Stored items from a collection
-=-=-=-=-

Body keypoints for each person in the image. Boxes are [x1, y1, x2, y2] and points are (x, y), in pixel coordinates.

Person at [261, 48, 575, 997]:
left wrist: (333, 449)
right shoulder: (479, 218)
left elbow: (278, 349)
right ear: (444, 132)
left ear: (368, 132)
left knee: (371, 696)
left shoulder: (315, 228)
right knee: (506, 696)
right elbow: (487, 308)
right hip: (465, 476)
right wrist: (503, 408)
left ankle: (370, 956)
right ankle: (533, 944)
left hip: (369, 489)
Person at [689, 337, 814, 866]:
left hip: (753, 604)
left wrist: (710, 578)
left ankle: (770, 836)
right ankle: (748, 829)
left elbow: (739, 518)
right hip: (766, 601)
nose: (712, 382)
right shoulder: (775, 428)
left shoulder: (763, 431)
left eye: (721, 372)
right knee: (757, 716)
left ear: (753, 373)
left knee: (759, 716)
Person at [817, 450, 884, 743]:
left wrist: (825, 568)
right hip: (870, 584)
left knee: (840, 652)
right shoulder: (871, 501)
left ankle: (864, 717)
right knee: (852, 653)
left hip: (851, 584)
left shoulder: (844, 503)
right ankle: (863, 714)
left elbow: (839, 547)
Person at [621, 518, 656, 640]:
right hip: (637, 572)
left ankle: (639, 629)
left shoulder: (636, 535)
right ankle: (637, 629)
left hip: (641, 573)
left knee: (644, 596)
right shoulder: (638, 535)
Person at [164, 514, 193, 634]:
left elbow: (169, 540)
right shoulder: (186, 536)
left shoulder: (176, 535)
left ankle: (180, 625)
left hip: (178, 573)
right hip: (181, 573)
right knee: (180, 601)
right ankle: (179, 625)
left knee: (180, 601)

-=-=-=-=-

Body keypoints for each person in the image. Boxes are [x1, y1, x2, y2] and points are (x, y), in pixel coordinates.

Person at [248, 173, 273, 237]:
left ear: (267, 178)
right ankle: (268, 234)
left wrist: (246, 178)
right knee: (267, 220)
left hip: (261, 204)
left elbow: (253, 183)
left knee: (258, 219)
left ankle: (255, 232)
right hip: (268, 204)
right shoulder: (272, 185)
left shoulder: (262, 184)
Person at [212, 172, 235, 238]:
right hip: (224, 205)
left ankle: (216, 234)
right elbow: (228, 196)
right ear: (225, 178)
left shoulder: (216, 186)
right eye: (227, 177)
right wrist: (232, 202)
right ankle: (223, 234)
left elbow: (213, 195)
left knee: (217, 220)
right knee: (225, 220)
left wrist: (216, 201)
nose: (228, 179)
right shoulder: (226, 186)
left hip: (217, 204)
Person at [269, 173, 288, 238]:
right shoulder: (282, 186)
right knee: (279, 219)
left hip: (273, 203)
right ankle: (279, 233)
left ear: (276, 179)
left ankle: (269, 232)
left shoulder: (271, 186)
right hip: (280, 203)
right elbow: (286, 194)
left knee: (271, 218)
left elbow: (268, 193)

-=-=-=-=-

What you need to do
Using the data above, print exactly the lines from the line that contains "right shoulder: (226, 186)" through the line that contains "left elbow: (268, 193)", with both included.

Exercise result
right shoulder: (226, 186)
left hip: (217, 204)
Person at [269, 173, 288, 238]:
right shoulder: (282, 186)
right knee: (279, 219)
left hip: (273, 203)
right ankle: (279, 233)
left ear: (276, 179)
left ankle: (269, 232)
left shoulder: (271, 186)
right hip: (280, 203)
right elbow: (286, 194)
left knee: (271, 218)
left elbow: (268, 193)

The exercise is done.